Nie cichną wciąż komentarze dotyczące piątkowego losowania grup mistrzostw Europy i szans poszczególnych ekip w osiągnięciu ostatecznego sukcesu. Na temat reprezentacji Anglii zabrał głos były selekcjoner synów Albionu, Sven Goran Eriksson, który jest jak najlepszego zdania o możliwościach tego zespołu.
– Sądzę, że mają wielkie szanse na półfinał czy też na finał. Czemu zatem go nie wygrać? – skomentował potencjał Anglików przed Euro 2012 Sven Goran Eriksson. – Z małą dozą szczęścia, z omijającymi kontuzjami i niezbyt zmęczonymi piłkarzami może się udać – dodał.
Anglicy wiele na pewno by dali, żeby słowa te okazały się prorocze. W końcu „Wyspiarzom” nigdy nie udało się na żadnym Euro sięgnąć po końcowy sukces. Co więcej, nigdy nie mieli możliwości stoczyć ostatecznej walki o wymarzone trofeum Henriego Delaunaya. Najdalej ich przygoda w europejskim czempionacie kończyła się na półfinale tak w 1996 roku, jak i 1968 (ograli jeszcze Związek Radziecki w istniejącym wtedy meczu o 3. miejsce, później usuniętym z formuły turnieju).
Podopieczni Fabio Capello nie trafili w piątkowym losowaniu do łatwej grupy, choć mogą mówić o szczęściu, dostając z pierwszego koszyka jednego z gospodarzy, czyli Ukrainę. – Jeśli grasz na Euro, to nie masz szans na łatwą grupę – przyznał Eriksson. – Może być trudno, ale ja i tak widzę Anglię jako jednego z faworytów [grupy – przyp. red.]. Anglia powinna przejść do ćwierćfinałów, jestem o tym przekonany.

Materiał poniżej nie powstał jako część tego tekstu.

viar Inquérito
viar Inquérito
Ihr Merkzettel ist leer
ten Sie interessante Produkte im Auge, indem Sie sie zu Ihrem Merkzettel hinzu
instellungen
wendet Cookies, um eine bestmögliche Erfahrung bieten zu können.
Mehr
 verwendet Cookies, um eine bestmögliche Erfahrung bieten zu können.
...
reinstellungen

Łatwo o to jednak nie będzie, gdyż oprócz Ukraińców ich rywalami będą dwie bardzo niewygodne drużyny, Szwecja i Francja. Marzeniem zaś będzie wywalczenie pierwszego miejsca, by uniknąć prawdopodobnej konfrontacji w następnej rundzie z obrońcami tytułu, Hiszpanami.
Nie tylko jednak nad typowaniem angielskich możliwości na przyszłorocznym turnieju zajął się w swojej wypowiedzi były selekcjoner kadry „Trzech Lwów”. Wiele się mówi o tym, że po polsko-ukraińskiej imprezie nastąpi zmiana na pozycji trenera. Faworytem Erikssona jest Harry Redknapp, obecnie prowadzący londyński Tottenham. – Powiem, że Harry Redknapp to bardzo dobry wybór. Oczywiście są inni, lecz FA [angielska federacja piłkarska – przyp. red.] chce angielskiego trenera. On jest więc najlepszy.